◆ Extrait
· · · · · · ·

Une bonne personne de ma connaissance me disait, il y a peu de jours : « si on n'y était pas allés, je n'aurais pas pu me regarder dans la glace ».

Cette phrase, qui n'est pas anodine, a recueilli dans un premier temps mon approbation, en raison précisément de cette pensée enchevêtrée, brouillée, qui était la mienne à ce moment sur fond de sidération et dont, pour finir, une des branches principales est cassée net, dans le sens où il faut soudain s'apercevoir que les petit systèmes politiques que nous nous fabriquons volent en éclats. Tel est l'effet du massacre de Paris sur nous qui, vivants et relativement éloignés (jusqu'à quand ?) de l'épicentre de la violence, ne sommes d'abord qu'atterrés, compassionnels et angoissés pour nos proches lorsqu'on en a dans la capitale.

Mon interlocutrice parlait évidemment de la Syrie et le pluriel induit par "on" semble désigner la nation française (quel que soit le sens bien dévoyé d'un tel concept aujourd'hui, s'il en a jamais eu un). Une nation rangée comme un seul homme derrière son président-guerrier.

Et revoilà les bruits de bottes à travers l'Europe. Les plus âgés d'entre nous, même s'ils ne sont pas nés pendant, ont tout de même entendu et vécu, pendant les vingt années suivant la fin de la deuxième guerre mondiale, les échos de ces bottes-là.

Que les plus jeunes croient que la guerre a éclaté en août 39 de manière soudaine, imprévisible, dans une sorte de dramaturgie nourrie d'images d'actualités cinématographiques, c'est compréhensible. Le verbe seul induit déjà en erreur. Or, la guerre "n'éclate" pas : elle arrive à petits pas diplomatiques, en avant, en arrière, un pas sur le côté... Tissée longuement par des enjeux de pouvoirs complexes dans le discours mais au fond, extrêmement simplistes dans leur structure (et, faut-il le rappeler, le fait quasi exclusif de politiques mâles) qui pourraient s'énoncer ainsi : je te tue pour exister, la guerre devient seulement, de sporadique et localisée, de plus en plus concrète et globale ; elle s'étend enfin jusqu'à toucher ceux qui, pendant un temps, en sont restés temporairement d'indemnes spectateurs.

· · · · · · ·

◆ Données extraites
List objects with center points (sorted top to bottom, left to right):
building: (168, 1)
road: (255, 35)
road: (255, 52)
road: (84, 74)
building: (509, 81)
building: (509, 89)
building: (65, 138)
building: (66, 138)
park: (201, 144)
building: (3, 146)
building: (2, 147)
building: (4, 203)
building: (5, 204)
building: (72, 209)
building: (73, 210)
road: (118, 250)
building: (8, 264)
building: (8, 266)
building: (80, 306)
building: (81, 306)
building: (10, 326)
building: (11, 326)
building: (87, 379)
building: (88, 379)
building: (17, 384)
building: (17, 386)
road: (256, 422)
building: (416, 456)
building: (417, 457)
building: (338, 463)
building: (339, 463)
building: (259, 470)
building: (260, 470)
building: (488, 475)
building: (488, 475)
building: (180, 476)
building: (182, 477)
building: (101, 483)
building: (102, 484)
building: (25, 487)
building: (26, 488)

· · · · · · ·

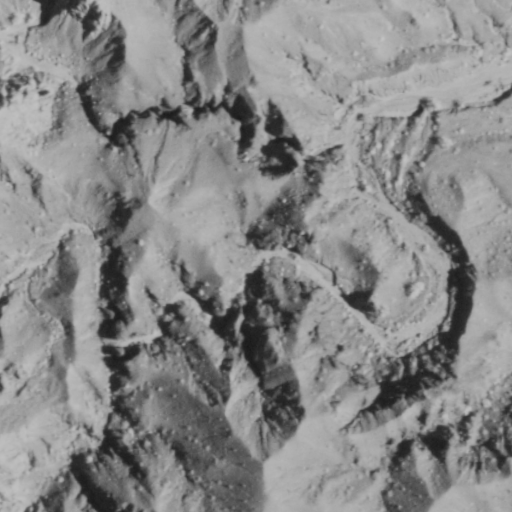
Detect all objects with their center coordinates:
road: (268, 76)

· · · · · · ·

◆ Exercices
1. Dans l'extrait sur la guerre, résumez sous forme de liste le paragraphe commençant par « Que les plus jeunes croient » en gardant ses faits principaux.
2. Poursuivez l'extrait sur la guerre et le massacre de Paris en reprenant après sa dernière phrase.

◆ Réponses
1.
- Il est compréhensible que les plus jeunes croient que la guerre a éclaté soudainement en août 39, à travers des images d'actualités cinématographiques.
- Le verbe « éclater » induit déjà en erreur : la guerre arrive à petits pas diplomatiques, en avant, en arrière, sur le côté.
- Elle est tissée longuement par des enjeux de pouvoir complexes dans le discours mais simplistes dans leur structure, résumables par « je te tue pour exister ».
- Ces enjeux sont presque exclusivement le fait de politiques mâles.
- De sporadique et localisée, la guerre devient de plus en plus concrète et globale, jusqu'à toucher ceux qui en étaient restés d'indemnes spectateurs.

2.
Il faut y insister. Si les plus cultivés en matière historique et politique savent de quelles décennies de troubles la "dernière" s'est nourrie jusqu'à déborder nos frontières nationales de l'époque, l'imagerie historique, en particulier celle des nouveaux médias qu'étaient la radio et surtout le cinéma, pourraient laisser s'installer, par le biais d'une documentation aujourd'hui légèrement figée, l'idée que la guerre est arrivée comme ça, sui generis, à peine précédée de l'ascension (résistible, faut-il le marteler) d'un certain Adolf Hitler.

Et surtout, par sa seule responsabilité... En oubliant au passage comment et par qui il a été porté au pouvoir, nous voulons dire par quelles passivités, quelles complicités de pensées racistes, antisémites, droitières, il a été, de manière bipolaire, minoré quand il n'était pas grandi et approuvé comme "homme d'ordre". On ajoutera, pour faire bonne mesure, un truisme : pas seulement en Allemagne, s'entend. Voire : pas seulement en Europe.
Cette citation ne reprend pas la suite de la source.